Card of the Day - 2025-10-13

Carreras Palmistry
Carreras Ltd [tobacco : UK : London] "Palmistry" (1933) 28/50 - C151-355 : C18-63

This card supplied the hand after all that washing. And I am surprised I have not used one of these before, as I really like the blue of the background. Though when I researched it I found a really intriguing twist that I had not expected.....

Now though this card was used to only show a hand, it is intriguing that it is yet another set on palmistry - just like the ones that were issued by Major Drapkin, in April 1927, which we featured as our Card of the Day for the 8th of March, 2023

Palmistry is seen by many as a skill, even a science, and it aims to read the lines on the palm and from those determine the fortunes and future of the person whose hand is being examined.
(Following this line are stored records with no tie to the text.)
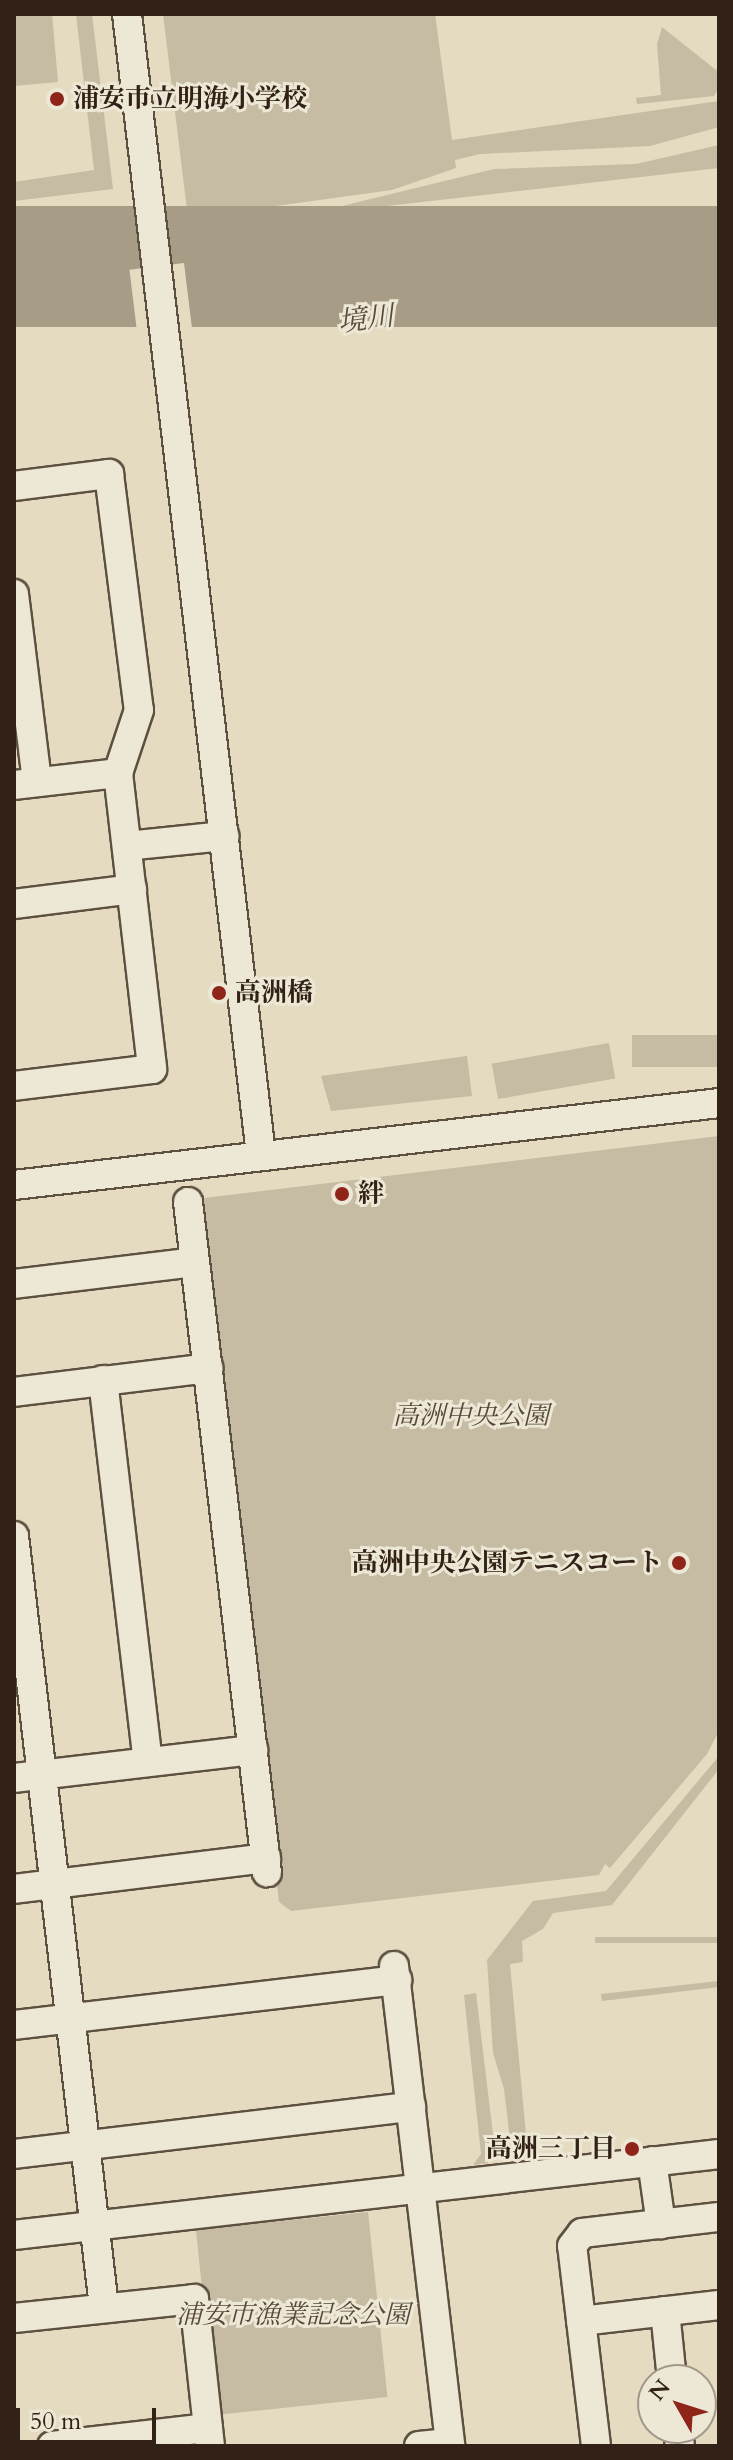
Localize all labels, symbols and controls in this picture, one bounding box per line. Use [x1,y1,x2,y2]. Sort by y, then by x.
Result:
place label: 浦安市立明海小学校 [73,83,307,115]
marker: 浦安市立明海小学校 [48,90,66,108]
water label: 境川 [336,299,396,339]
place label: 高洲橋 [235,977,313,1009]
marker: 高洲橋 [210,984,228,1002]
place label: 絆 [358,1178,384,1210]
marker: 絆 [333,1185,351,1203]
park label: 高洲中央公園 [393,1400,549,1432]
place label: 高洲中央公園テニスコート [351,1547,663,1579]
marker: 高洲中央公園テニスコート [670,1554,688,1572]
place label: 高洲三丁目 [486,2133,616,2165]
marker: 高洲三丁目 [623,2140,641,2158]
park label: 浦安市漁業記念公園 [176,2299,410,2331]
north arrow [637,2364,717,2444]
text: N [642,2373,678,2407]
scale bar [20,2392,160,2442]
text: 50 m [30,2405,81,2438]

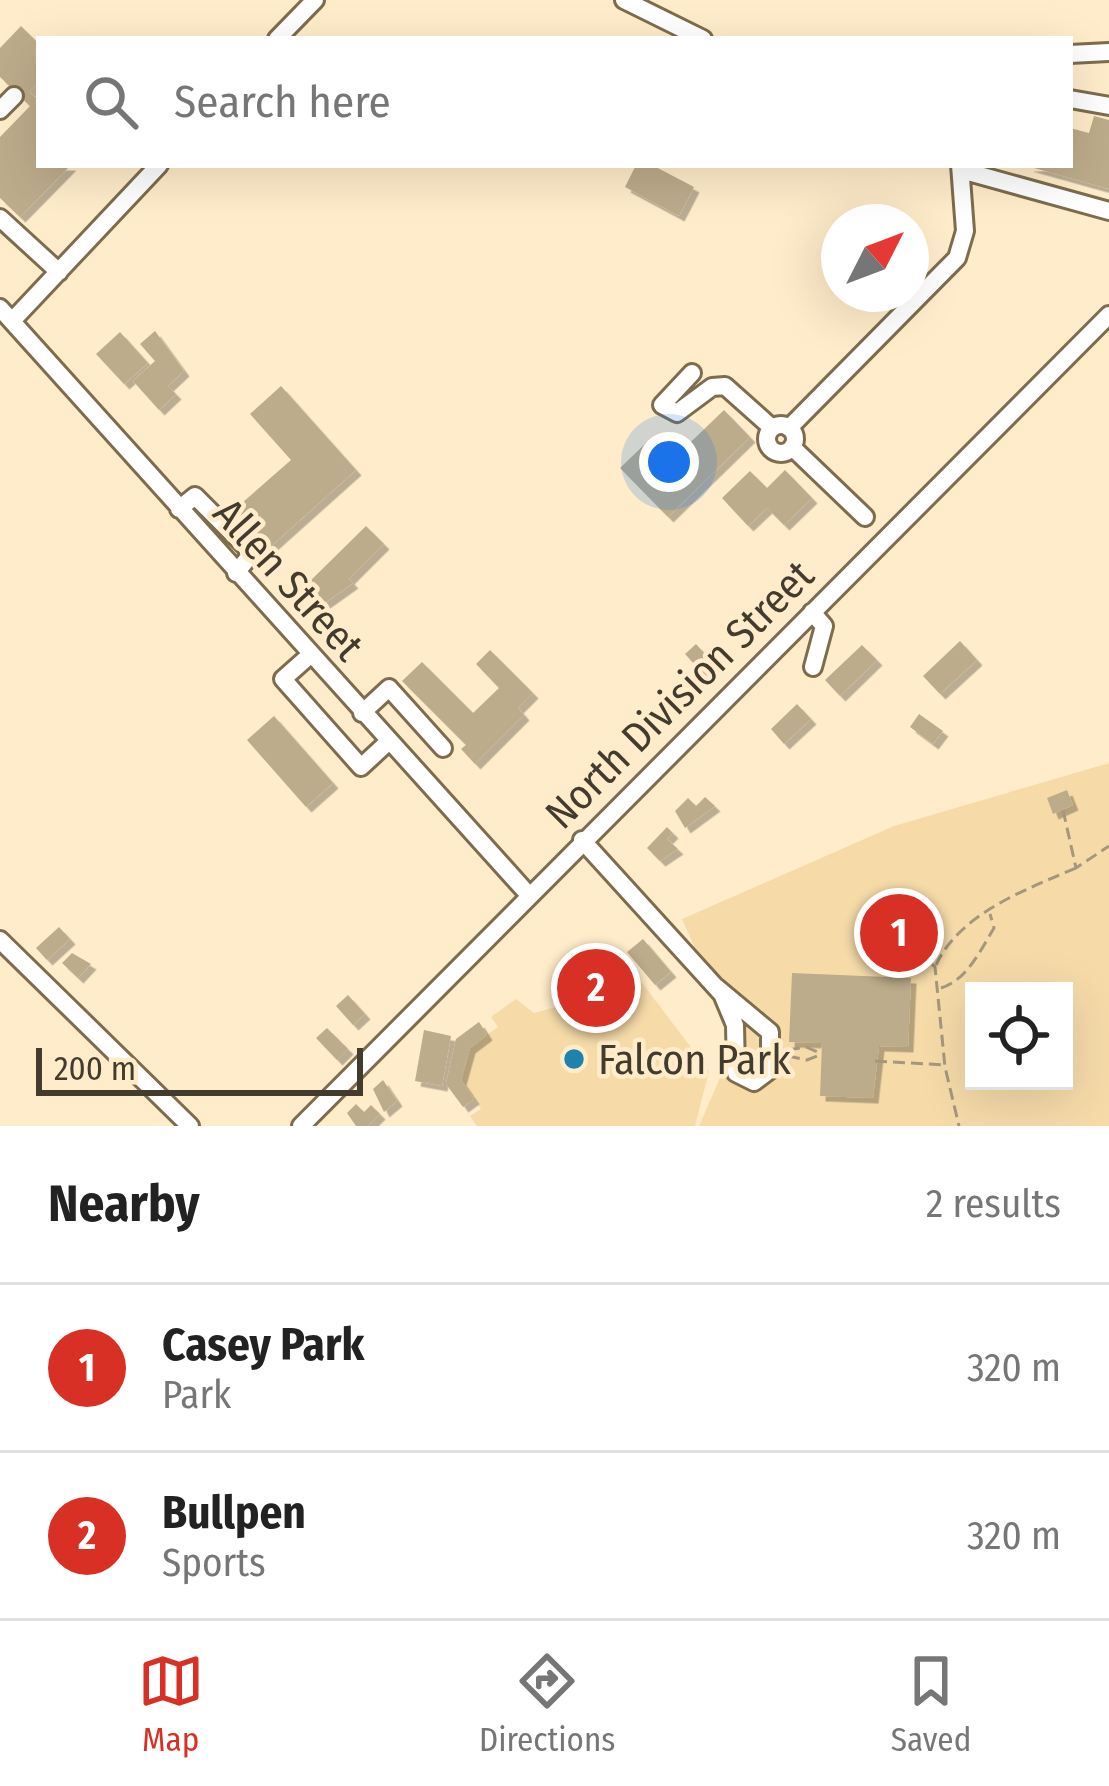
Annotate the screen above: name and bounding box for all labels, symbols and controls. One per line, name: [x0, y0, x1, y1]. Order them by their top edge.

And it is not a new thing, we know that it was being done in ancient times, beginning in India, and then moving into Asia and the Middle East. It also had a brief but shining moment in ancient Greece, and Alexander the Great reputedly picked his warriors from the lines on their hands. The surprising thing was that it was strictly something for men, women`s hands were never read. 

Then, in the fifteenth and sixteenth century, the practise was suppressed, and lots of early works destroyed.
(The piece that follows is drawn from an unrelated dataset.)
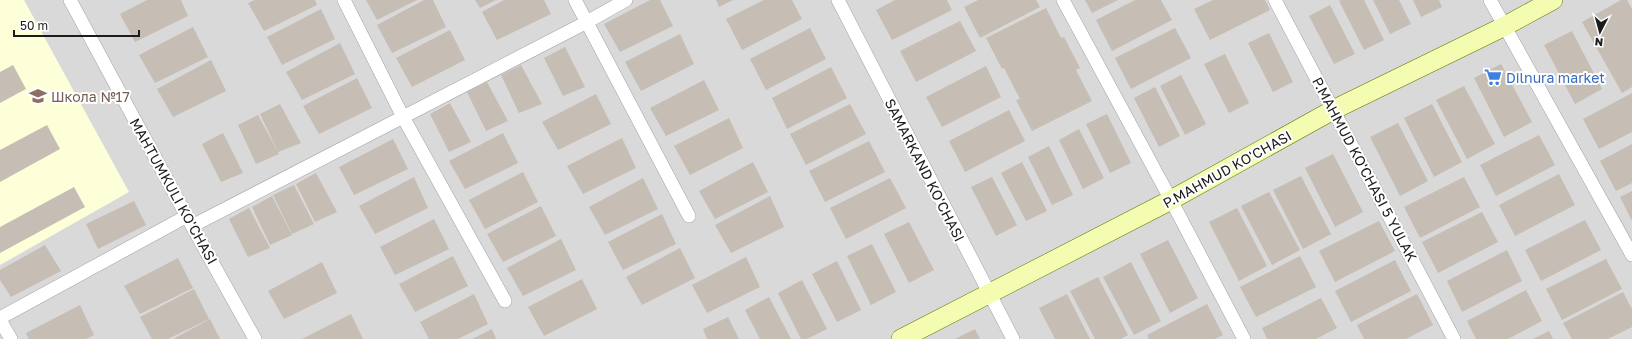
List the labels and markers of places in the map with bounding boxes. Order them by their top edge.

It stayed a dark, forbidden art for almost three hundred years, and then in 1839, one of Napoleon`s soldiers, a Captain Casimir Stanislas D'Arpentigny, published a book about it, called "La Chirognomie". He claimed that whilst he was fighting the Peninsular Wars in Spain he had been taught to read palms by a young gipsy girl whose family had guarded the secret for centuries, but who seems to have taken a bit of a shine to him and furthered their acquaintance, shall I say, by offering to teach him the skill. He was certainly interested by the subject and made his own studies of all the hands he came in contact with, noting that the basic shape of the hands did often vary between people who were artistic and others who were scientific, the artists tending to have rougher squarer hands and the scientists having smoother hands. He would go on to develop this into six main hand types, and one called a "mixed" hand, where some of the pieces of the hand are of more than one type - and this system is still used today. Curiously he continued to perpetuate the belief that the shapes of the hand only counted for men`s hands, not women`s, they were dealt with in a separate part of his book. And he never seems to have done anything about the lines on the palms.

The book was a cult classic, though it took fifty years for any form of governing body to be founded. The first was called "The Chirological Society of Great Britain", and less than ten years later there was an "American Chirological Society".

The first attempt at making the craft more available to the general public came in 1894, with the Irishman William John Warner`s self-published "Cheiro's Language of the Hand". He also adopted the name of Cheiro as his own, which came from "cheirology", one of several names which palm reading became known. He had travelled widely through India, studying with several gurus, and then set up a palmistry centre in London. He soon attracted a massive following of celebrities all of whom would do anything to have him read their palm and tell their future, including people you would have thought not so easily swayed - Mark Twain, General Kitchener, Grover Cleveland, the President of America, and a Prime Minister, William Ewart Gladstone - as well as Joseph Chamberlain, the father of future Prime Minister Neville. And he had some amazing predictions that proved to be truths - the sinking of the Titanic, and the abdication of King Edward VIII, which is even more astounding as it happened slightly less than two months after Cheiro had died, in Hollywood, on October the 19th, 1936. In fact this story is even more interesting than this - for it was only on the 16th of November 1936 that King Edward called the Prime Minister Stanley Baldwin to Buckingham Palace and told him for the first time that he planned to marry Mrs. Simpson as soon as he could. Before that their relationship had been kept under wraps. 

Sadly there is not much recorded about this set in our World Tobacco Issues Index, only : 

  • PALMISTRY. Sm. 69 x 40. Nd. (50) ... C18-63

And that text is repeated in our updated version, with only one change, a new card code of C151-355.

carreras palmistry new

However, if you carry on to almost the end of the Carreras listing in this updated book, then you will find this set listed again, which makes it appear a re-issue, but it is not.

Those cards. and we show one here, were issued with "Black Cat" cigarettes in the late 1970s and are very different. Gone are the blue backgrounds and the actual hands, and in come very stylised hands, on different coloured backgrounds.

The first ten cards have mauve backgrounds and, harking back to Captain Casimir Stanislas D'Arpentigny; they deal purely with the shape of the hand, attempting to define the realist, the charmer, the power-seeker,  the inventor or individualist, the introvert, the extrovert, the intellectual, the sensitive type, the single minded and ambitious and the easy-going, gentle type.

Then the other forty cards deal with the lines on the hand, but in combination, like we show here, three or four lines at a time in thick black ink. They are split into groups of ten, each of which have backgrounds in different colours, cards eleven to twenty being blue and covering the palm as it relates to career, cards twenty-one to thirty being red and covering love, cards thirty-one to forty being on green and covering money and success, and cards forty-one to fifty being back on mauve again and covering health.